Hook for Selectivity Estimation in Query Planning - Mailing list pgsql-hackers

From Andrei Lepikhov
Subject Hook for Selectivity Estimation in Query Planning
Date
Msg-id d1867416-198b-418a-be53-7df4e10aec62@gmail.com
Whole thread Raw
Responses Re: Hook for Selectivity Estimation in Query Planning
List pgsql-hackers
Hi,

I would like to discuss the introduction of a hook for evaluating the 
selectivity of an expression when searching for an optimal query plan. 
This topic has been brought up in various discussions, for example, in [1].

Currently, extensions that interact with the optimiser can only add 
their paths without the ability to influence the optimiser's decisions. 
As a result, when developing an extension that implements a new type of 
statistics (such as a histogram for composite types), utilises knowledge 
from previously executed queries, or implements some system of 
selectivity hints, we find ourselves writing a considerable amount of 
code. To ensure the reliable operation of the extension, this may end up 
in developing a separate optimiser or, at the very least, creating a 
custom join search (refer to core.c in the pg_hint_plan extension for an 
estimation of the amount of code required).

A hook for evaluating selectivity could streamline the development of 
methods to improve selectivity evaluation, making it easier to create 
new types of statistics and estimation methods (I would like to deal 
with join clauses estimation). Considering the limited amount of code 
involved and the upcoming code freeze, I propose adding such a hook to 
PostgreSQL 18 to assess how it simplifies extension development.

= = = = =

* _Directives_:
A - Copy the passage of the selectivity hook post between "From Andrei Lepikhov" and "optimal query plan.", inclusive.
B - The post about a selectivity estimation hook names three kinds of extension that currently need a considerable amount of code. List them.
C - Write the next part of the mailing list post proposing a selectivity estimation hook, starting after its final sentence.

* _Records provided_:

= = = = =

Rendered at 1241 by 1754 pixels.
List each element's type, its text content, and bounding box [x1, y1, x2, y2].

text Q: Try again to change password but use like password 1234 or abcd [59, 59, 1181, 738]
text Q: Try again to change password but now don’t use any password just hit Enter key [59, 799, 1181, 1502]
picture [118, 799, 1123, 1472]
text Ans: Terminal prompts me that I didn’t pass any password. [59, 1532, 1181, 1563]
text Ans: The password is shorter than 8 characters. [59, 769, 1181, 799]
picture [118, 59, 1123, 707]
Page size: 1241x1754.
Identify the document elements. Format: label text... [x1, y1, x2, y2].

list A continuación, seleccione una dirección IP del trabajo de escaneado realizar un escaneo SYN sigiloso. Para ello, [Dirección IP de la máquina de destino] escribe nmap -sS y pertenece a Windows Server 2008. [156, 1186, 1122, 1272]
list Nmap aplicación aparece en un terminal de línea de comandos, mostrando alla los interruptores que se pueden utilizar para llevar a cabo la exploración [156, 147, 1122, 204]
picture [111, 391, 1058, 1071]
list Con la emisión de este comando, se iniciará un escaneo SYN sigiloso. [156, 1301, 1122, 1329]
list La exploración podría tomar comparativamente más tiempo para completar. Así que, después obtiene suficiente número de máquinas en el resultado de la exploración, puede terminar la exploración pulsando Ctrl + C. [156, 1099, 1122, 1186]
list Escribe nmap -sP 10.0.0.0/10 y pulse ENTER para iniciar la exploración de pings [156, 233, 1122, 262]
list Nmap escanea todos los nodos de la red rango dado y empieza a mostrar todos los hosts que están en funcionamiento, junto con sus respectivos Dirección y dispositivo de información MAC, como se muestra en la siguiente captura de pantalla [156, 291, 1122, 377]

= = = = =

* _Outputs in order_:
A -
From Andrei Lepikhov
Subject Hook for Selectivity Estimation in Query Planning
Date
Msg-id d1867416-198b-418a-be53-7df4e10aec62@gmail.com
Whole thread Raw
Responses Re: Hook for Selectivity Estimation in Query Planning
List pgsql-hackers
Hi,

I would like to discuss the introduction of a hook for evaluating the 
selectivity of an expression when searching for an optimal query plan.

B -
- An extension that implements a new type of statistics, such as a histogram for composite types
- An extension that uses knowledge from previously executed queries
- An extension that implements some system of selectivity hints

C -
This proposed hook would complement the existing path hooks without 
overlapping in functionality. In my experience with implementing 
adaptive features in enterprise solutions, I believe that additional 
hooks could also be beneficial for estimating the number of groups and 
the amount of memory allocated, which is currently based solely on 
work_mem. However, these suggestions do not interfere with the current 
proposal and could be considered later.

Critique:
In general, a hook for evaluating the number of rows appears to be a 
more promising approach. It would allow the extension to access specific 
RelOptInfo data, thus providing insights into where the evaluation takes 
place within the plan. Consequently, this would enable a deeper 
influence on the query plan choice. However, implementing such a hook 
might be more invasive, requiring modifications to each cost function. 
Additionally, it addresses a slightly different issue and can be 
considered separately.

Attached is a patch containing the proposed hook code.

-- 
regards, Andrei Lepikhov

Attachment

pgsql-hackers by date:

Previous
From: Corey Huinker
Date:
Subject: Re: Statistics Import and Export
Next
From: "Hayato Kuroda (Fujitsu)"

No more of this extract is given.